**Task instructions**
The span to repeat in the listing below runs from the line containing "89: (486, 764)" to the line containing "151: (483, 912)", inclusive. Repeat it exactly, and only it.

═══

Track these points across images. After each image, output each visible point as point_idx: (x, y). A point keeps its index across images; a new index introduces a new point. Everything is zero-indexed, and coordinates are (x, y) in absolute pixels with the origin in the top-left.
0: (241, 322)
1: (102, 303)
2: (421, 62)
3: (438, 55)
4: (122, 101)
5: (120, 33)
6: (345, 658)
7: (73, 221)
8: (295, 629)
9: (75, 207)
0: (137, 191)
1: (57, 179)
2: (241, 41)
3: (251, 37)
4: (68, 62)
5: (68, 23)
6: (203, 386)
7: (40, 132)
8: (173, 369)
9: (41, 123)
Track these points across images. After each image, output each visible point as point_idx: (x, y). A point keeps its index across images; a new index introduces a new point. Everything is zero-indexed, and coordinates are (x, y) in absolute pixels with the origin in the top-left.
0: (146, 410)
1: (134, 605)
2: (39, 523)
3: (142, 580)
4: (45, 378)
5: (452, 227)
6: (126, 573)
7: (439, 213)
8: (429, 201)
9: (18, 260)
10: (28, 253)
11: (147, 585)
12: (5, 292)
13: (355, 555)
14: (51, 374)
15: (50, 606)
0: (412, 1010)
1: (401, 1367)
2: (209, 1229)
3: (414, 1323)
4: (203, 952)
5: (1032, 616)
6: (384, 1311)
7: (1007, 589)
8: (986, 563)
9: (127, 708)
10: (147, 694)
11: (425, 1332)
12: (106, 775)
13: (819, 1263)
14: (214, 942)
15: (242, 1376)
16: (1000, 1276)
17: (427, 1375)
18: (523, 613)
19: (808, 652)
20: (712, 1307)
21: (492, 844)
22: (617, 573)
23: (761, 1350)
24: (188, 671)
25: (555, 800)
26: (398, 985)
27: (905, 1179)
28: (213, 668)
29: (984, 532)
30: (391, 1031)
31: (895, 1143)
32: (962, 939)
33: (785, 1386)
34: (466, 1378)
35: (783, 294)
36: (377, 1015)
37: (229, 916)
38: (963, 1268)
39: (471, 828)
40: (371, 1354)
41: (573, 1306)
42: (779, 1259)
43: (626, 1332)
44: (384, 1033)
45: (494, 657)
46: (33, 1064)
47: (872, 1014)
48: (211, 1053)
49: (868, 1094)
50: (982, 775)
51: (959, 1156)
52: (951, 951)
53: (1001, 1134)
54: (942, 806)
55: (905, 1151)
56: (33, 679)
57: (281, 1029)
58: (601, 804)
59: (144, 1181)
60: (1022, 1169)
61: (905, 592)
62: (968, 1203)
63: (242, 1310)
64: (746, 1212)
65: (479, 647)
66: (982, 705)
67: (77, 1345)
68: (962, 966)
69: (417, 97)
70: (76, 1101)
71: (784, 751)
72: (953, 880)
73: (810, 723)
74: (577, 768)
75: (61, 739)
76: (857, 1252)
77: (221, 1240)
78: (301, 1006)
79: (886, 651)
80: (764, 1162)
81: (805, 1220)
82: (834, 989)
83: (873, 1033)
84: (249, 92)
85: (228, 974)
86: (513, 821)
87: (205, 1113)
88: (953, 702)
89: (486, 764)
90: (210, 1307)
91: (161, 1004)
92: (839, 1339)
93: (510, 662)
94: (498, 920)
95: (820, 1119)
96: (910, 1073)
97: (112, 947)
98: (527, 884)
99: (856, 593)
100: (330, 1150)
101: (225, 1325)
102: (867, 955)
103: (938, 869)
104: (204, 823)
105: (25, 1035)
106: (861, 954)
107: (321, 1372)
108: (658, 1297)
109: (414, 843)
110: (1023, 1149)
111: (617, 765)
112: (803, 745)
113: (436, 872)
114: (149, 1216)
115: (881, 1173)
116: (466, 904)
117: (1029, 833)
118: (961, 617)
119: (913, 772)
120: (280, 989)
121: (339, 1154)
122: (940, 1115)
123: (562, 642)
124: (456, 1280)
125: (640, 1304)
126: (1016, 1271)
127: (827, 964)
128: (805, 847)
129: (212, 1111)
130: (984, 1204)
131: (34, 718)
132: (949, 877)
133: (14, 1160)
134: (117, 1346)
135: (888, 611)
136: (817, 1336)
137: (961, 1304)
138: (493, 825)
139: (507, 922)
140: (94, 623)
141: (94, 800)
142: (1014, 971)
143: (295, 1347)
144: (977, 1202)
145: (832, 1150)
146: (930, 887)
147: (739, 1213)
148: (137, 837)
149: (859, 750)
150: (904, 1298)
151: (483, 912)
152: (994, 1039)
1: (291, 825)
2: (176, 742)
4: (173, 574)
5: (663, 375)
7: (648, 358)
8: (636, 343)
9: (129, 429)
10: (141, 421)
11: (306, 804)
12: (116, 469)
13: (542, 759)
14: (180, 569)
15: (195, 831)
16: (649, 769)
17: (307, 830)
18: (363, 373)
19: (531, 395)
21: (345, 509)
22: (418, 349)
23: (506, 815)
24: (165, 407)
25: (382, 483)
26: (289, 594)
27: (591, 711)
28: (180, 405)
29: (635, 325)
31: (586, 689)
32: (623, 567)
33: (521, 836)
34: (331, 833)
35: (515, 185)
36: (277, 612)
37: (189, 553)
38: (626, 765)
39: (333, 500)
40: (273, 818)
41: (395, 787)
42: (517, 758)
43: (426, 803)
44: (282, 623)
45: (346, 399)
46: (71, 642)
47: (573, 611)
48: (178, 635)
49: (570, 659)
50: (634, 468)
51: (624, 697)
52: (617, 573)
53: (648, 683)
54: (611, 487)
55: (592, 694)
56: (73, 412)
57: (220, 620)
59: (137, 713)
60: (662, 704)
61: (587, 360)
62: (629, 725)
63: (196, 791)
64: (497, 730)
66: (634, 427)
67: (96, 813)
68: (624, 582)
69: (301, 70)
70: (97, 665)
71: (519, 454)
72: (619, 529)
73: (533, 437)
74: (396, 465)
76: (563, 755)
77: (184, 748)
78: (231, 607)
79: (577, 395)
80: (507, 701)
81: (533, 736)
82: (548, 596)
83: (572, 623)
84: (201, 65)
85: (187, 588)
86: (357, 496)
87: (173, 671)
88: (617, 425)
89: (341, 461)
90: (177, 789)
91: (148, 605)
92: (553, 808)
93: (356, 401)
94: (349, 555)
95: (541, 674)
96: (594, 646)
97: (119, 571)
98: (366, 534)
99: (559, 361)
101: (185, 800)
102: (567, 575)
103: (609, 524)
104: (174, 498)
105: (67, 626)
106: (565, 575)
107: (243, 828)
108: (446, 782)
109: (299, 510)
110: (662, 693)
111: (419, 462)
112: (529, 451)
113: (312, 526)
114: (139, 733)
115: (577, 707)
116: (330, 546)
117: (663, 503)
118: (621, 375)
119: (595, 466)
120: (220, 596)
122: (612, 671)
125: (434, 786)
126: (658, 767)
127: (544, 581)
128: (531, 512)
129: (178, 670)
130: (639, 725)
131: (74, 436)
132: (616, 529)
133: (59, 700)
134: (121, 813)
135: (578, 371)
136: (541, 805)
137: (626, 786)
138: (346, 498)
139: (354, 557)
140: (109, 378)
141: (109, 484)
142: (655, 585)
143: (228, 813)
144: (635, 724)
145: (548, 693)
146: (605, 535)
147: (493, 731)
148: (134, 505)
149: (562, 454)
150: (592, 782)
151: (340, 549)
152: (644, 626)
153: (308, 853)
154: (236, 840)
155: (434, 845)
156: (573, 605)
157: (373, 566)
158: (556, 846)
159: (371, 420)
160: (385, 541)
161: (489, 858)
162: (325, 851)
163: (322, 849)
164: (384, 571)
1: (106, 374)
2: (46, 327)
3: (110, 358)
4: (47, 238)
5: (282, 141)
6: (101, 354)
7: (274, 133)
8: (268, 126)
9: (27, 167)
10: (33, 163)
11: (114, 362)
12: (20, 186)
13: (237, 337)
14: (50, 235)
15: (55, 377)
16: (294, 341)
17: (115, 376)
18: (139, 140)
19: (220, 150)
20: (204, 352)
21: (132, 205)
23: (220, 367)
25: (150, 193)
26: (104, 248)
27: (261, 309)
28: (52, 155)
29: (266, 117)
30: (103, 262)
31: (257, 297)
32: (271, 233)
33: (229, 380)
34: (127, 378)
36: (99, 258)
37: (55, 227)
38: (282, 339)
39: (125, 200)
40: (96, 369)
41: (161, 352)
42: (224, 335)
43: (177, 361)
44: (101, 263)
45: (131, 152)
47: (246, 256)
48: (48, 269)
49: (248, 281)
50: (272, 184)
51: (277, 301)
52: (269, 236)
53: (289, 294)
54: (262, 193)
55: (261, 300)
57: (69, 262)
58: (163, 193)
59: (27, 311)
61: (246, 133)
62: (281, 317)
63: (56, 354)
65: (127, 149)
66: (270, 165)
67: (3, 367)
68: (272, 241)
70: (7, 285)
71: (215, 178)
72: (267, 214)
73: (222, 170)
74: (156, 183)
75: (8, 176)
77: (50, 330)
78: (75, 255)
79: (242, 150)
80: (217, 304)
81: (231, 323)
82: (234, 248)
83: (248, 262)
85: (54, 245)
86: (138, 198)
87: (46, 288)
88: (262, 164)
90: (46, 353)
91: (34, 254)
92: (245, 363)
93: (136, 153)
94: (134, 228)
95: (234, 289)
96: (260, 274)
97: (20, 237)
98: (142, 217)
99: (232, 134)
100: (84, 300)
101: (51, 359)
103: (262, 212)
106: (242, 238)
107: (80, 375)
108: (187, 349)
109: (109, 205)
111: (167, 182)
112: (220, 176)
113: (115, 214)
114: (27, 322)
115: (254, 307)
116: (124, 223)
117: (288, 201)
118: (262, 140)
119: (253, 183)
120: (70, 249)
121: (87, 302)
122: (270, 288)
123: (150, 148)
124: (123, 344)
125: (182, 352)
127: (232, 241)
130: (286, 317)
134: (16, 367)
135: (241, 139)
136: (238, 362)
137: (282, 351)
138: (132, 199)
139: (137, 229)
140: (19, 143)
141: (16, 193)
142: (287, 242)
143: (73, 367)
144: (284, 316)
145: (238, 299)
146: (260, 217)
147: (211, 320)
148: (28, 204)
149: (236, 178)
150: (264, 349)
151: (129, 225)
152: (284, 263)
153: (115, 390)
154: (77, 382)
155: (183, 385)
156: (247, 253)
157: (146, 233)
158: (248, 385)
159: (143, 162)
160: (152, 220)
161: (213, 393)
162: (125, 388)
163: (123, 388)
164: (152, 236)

═══

**Task response**
89: (486, 764)
90: (210, 1307)
91: (161, 1004)
92: (839, 1339)
93: (510, 662)
94: (498, 920)
95: (820, 1119)
96: (910, 1073)
97: (112, 947)
98: (527, 884)
99: (856, 593)
100: (330, 1150)
101: (225, 1325)
102: (867, 955)
103: (938, 869)
104: (204, 823)
105: (25, 1035)
106: (861, 954)
107: (321, 1372)
108: (658, 1297)
109: (414, 843)
110: (1023, 1149)
111: (617, 765)
112: (803, 745)
113: (436, 872)
114: (149, 1216)
115: (881, 1173)
116: (466, 904)
117: (1029, 833)
118: (961, 617)
119: (913, 772)
120: (280, 989)
121: (339, 1154)
122: (940, 1115)
123: (562, 642)
124: (456, 1280)
125: (640, 1304)
126: (1016, 1271)
127: (827, 964)
128: (805, 847)
129: (212, 1111)
130: (984, 1204)
131: (34, 718)
132: (949, 877)
133: (14, 1160)
134: (117, 1346)
135: (888, 611)
136: (817, 1336)
137: (961, 1304)
138: (493, 825)
139: (507, 922)
140: (94, 623)
141: (94, 800)
142: (1014, 971)
143: (295, 1347)
144: (977, 1202)
145: (832, 1150)
146: (930, 887)
147: (739, 1213)
148: (137, 837)
149: (859, 750)
150: (904, 1298)
151: (483, 912)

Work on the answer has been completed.